At the heart of the Linked Data approach is the principle that all the “things” we want to “say anything about” should be named using a URI, and that those URIs should use the http URI scheme, so that they can be easily “looked up” or “dereferenced” using Web technologies in order to obtain some information provided by the URI owner about the thing. So, having specified the types or classes of thing we want to refer to and describe, the next step is to decide on the structure of the http URIs that we’ll use to name the “instances” of those classes – the individual “things” – archival resources, repositories, concepts, persons, places, and so on. In this post, I’ll try to describe the patterns we’re using, and outline how we construct individual URIs using those patterns from the EAD input data. As I hope will become clearer, the nature of the input data conditions the form of the patterns we’ve chosen. This has turned into a rather long post (again!) but I hope the detail is useful – I think it’s important for us to try to document our processes and some of the issues we’ve grappled with as well as to present the conclusions.

## [Set exercise A]
List the individual "things" that the Linked Data excerpt names as instances of the classes it will name with URIs.
## [Set exercise B]
According to the Linked Data excerpt, why should the URIs use the http scheme?
## [Set exercise C]
In the Linked Data excerpt, what input data are the individual URIs constructed from?

## [Records shown]
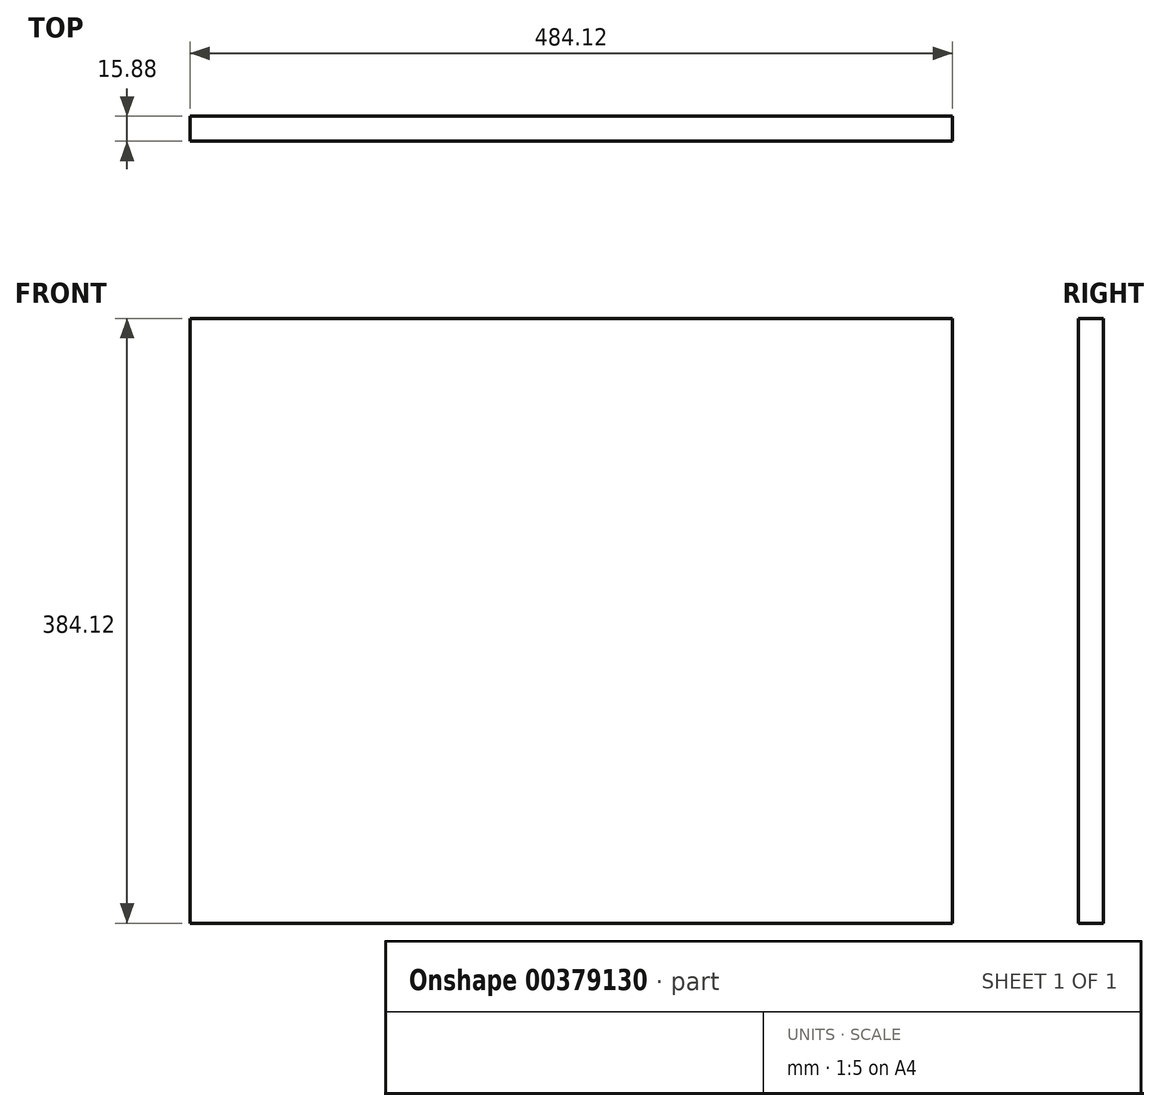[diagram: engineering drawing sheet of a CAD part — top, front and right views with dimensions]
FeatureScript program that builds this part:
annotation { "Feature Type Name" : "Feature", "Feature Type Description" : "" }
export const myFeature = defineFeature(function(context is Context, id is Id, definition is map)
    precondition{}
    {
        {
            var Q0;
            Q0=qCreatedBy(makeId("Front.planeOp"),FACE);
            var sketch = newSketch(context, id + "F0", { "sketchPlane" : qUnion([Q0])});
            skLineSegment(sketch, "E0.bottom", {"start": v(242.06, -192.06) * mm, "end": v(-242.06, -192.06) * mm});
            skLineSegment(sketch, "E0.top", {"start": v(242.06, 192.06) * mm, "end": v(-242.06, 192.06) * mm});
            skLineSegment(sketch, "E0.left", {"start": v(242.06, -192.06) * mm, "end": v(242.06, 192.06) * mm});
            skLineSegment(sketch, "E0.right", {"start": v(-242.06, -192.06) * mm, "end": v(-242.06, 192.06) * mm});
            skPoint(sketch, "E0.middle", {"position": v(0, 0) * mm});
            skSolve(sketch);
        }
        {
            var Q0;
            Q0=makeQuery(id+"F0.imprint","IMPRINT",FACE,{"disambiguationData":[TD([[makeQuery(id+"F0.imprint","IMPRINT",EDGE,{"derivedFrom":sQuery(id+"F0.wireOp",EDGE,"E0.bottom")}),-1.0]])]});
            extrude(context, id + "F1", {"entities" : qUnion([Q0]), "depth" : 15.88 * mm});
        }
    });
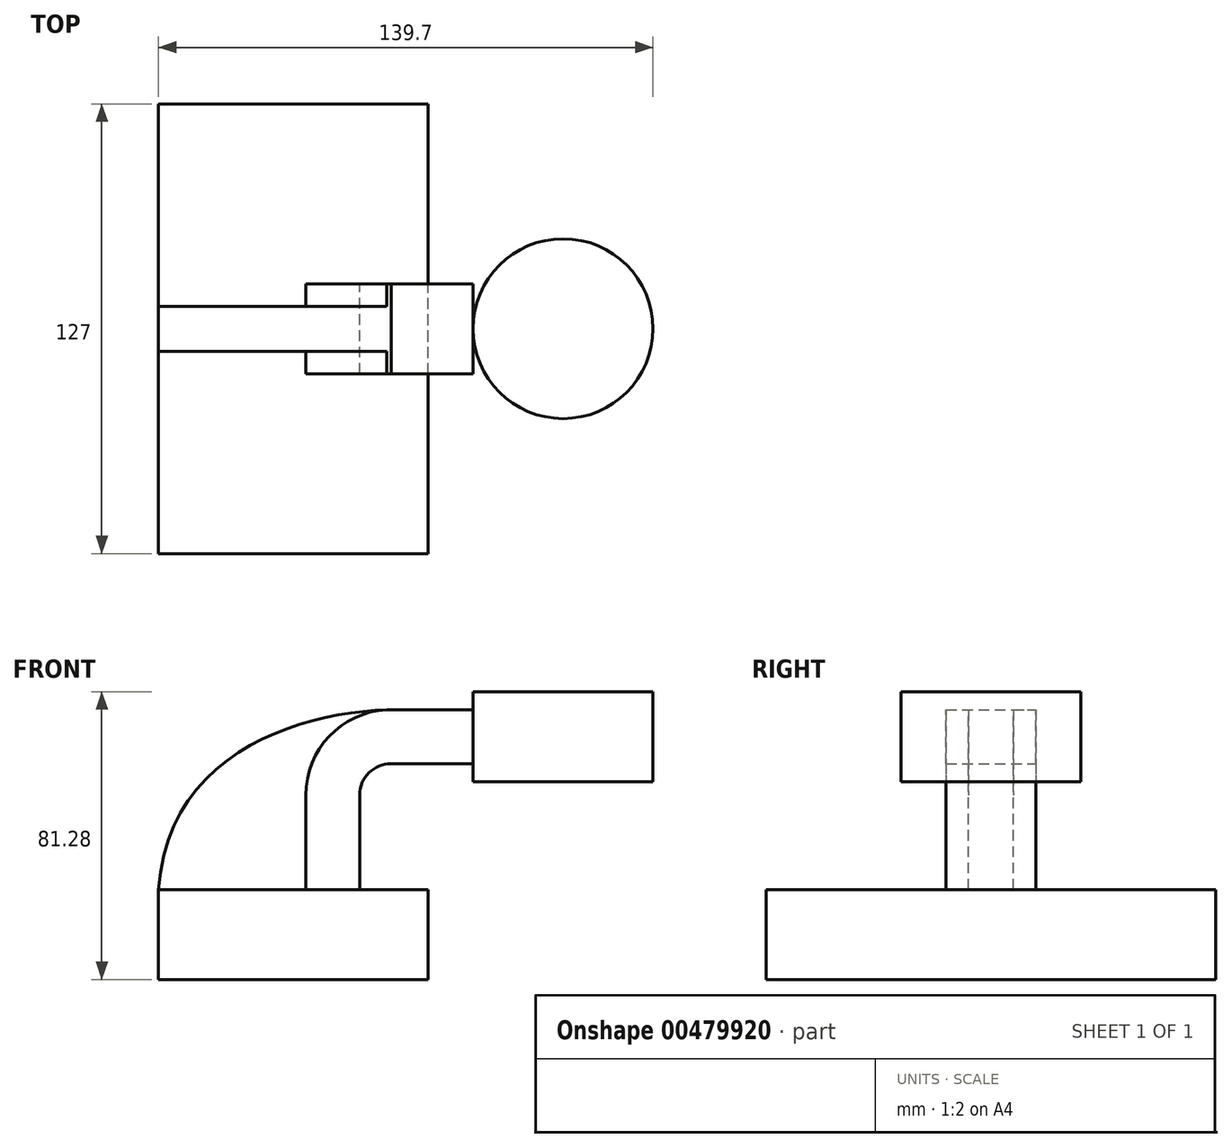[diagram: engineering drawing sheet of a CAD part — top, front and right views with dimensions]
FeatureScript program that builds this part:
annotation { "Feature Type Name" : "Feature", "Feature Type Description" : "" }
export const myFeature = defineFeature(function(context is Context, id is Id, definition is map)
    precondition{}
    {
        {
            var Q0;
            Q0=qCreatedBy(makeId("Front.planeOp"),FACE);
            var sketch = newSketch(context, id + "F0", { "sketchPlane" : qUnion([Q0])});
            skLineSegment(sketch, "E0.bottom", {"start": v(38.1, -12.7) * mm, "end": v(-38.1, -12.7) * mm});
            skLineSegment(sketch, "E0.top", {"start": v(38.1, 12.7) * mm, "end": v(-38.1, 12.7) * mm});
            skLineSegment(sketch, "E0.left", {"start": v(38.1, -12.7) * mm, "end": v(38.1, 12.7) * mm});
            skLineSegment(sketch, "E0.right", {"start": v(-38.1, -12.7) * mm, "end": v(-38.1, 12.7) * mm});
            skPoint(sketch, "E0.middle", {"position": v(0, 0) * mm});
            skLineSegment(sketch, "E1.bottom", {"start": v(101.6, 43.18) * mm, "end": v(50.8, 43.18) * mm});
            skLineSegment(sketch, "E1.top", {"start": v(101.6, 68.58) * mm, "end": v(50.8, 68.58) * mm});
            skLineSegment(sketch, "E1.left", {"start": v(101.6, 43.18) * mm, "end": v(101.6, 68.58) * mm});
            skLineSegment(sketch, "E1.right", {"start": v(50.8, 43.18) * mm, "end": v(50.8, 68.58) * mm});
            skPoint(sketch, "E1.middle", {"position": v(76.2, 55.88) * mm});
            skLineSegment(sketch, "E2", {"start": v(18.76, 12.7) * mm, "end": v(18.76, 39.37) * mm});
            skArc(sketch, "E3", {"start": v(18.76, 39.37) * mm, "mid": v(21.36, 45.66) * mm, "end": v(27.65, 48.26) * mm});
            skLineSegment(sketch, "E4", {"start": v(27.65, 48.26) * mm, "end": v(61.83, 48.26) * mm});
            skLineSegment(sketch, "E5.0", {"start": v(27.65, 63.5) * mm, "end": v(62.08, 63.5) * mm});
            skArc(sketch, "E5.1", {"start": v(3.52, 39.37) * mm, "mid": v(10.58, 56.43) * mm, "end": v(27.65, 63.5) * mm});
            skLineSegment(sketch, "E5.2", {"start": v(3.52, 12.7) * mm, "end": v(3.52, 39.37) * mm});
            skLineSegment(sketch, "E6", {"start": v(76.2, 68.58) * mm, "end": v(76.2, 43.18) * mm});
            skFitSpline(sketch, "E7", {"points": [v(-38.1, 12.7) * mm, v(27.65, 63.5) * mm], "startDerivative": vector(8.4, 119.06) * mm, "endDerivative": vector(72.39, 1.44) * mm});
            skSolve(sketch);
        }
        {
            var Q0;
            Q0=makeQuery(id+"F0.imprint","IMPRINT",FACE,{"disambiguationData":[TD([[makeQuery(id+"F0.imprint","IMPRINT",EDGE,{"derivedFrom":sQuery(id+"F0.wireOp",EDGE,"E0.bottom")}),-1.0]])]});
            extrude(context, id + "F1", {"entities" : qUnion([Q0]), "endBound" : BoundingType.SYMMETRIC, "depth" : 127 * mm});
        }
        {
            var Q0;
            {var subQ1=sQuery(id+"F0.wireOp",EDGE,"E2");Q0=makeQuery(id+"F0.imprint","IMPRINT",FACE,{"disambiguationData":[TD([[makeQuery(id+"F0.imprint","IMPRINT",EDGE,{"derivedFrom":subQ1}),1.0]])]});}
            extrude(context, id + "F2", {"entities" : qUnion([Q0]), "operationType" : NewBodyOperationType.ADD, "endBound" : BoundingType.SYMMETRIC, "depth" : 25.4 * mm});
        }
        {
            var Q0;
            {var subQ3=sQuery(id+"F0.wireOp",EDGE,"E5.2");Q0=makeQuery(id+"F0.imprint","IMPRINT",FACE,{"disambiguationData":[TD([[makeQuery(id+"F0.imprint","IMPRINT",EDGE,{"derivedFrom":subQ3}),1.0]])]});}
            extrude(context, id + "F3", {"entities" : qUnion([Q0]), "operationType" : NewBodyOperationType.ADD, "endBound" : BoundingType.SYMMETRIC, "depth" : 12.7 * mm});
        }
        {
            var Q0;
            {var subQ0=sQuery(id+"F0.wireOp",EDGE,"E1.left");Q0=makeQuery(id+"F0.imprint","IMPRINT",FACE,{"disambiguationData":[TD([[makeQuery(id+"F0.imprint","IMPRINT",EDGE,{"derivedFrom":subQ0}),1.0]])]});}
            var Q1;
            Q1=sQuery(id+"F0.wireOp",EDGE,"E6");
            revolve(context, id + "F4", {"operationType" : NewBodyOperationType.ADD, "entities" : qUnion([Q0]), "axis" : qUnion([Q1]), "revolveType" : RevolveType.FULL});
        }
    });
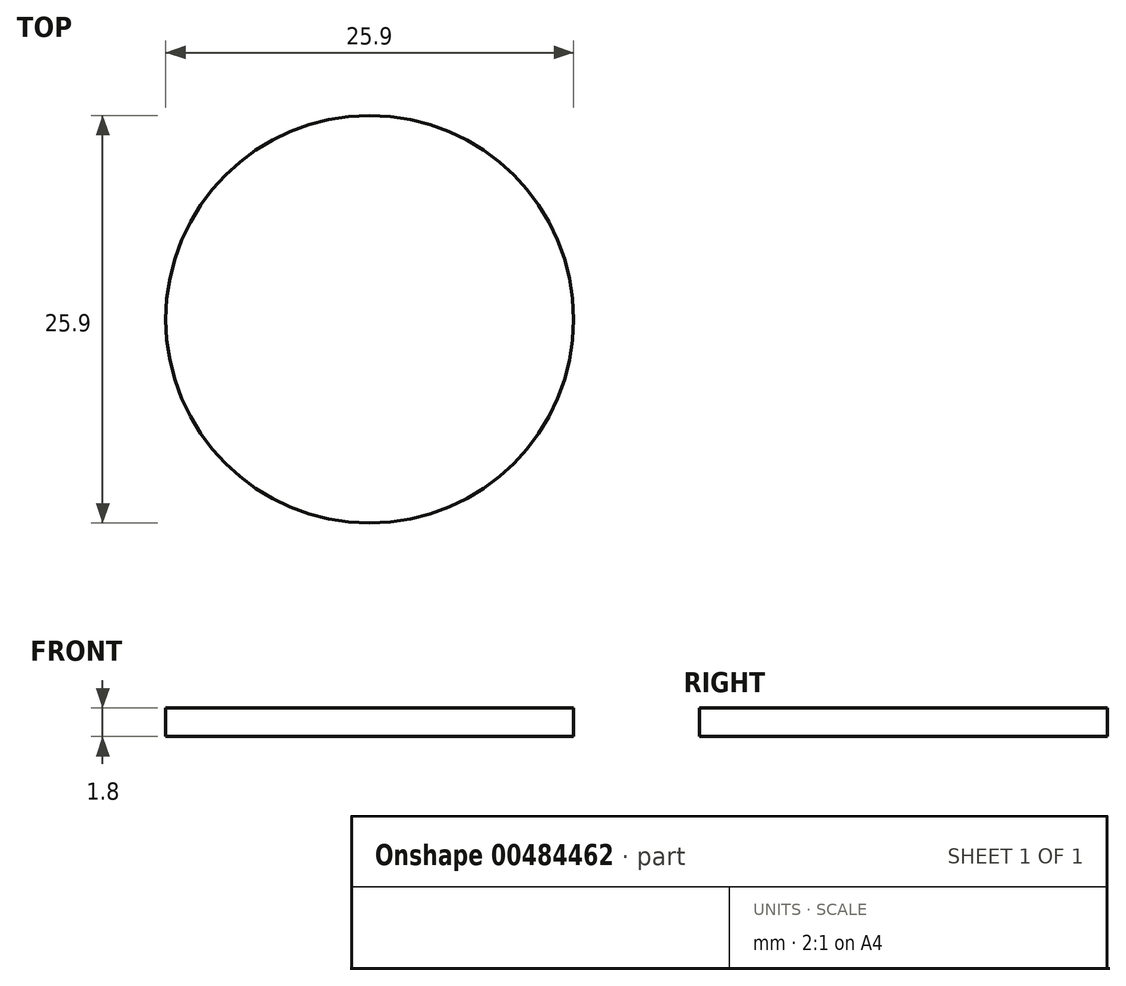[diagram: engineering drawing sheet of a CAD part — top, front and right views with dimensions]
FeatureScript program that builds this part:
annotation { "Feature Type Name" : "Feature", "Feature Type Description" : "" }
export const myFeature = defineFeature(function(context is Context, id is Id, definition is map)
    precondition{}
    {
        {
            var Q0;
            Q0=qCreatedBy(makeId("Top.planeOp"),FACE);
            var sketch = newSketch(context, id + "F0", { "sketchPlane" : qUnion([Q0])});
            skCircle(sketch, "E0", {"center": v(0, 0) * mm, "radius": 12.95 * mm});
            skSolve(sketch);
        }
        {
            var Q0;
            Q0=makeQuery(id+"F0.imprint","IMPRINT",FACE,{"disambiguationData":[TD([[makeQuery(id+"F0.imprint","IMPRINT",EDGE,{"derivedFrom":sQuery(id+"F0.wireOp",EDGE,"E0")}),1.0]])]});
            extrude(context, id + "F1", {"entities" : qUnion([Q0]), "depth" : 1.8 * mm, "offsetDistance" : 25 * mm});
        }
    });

## [Finished answer A]
archival resources, repositories, concepts, persons, places

## [Finished answer B]
Using the http scheme lets the URIs be easily "looked up" or "dereferenced" with Web technologies. That lookup returns information that the URI owner provides about the thing.

## [Finished answer C]
They are constructed from the EAD input data.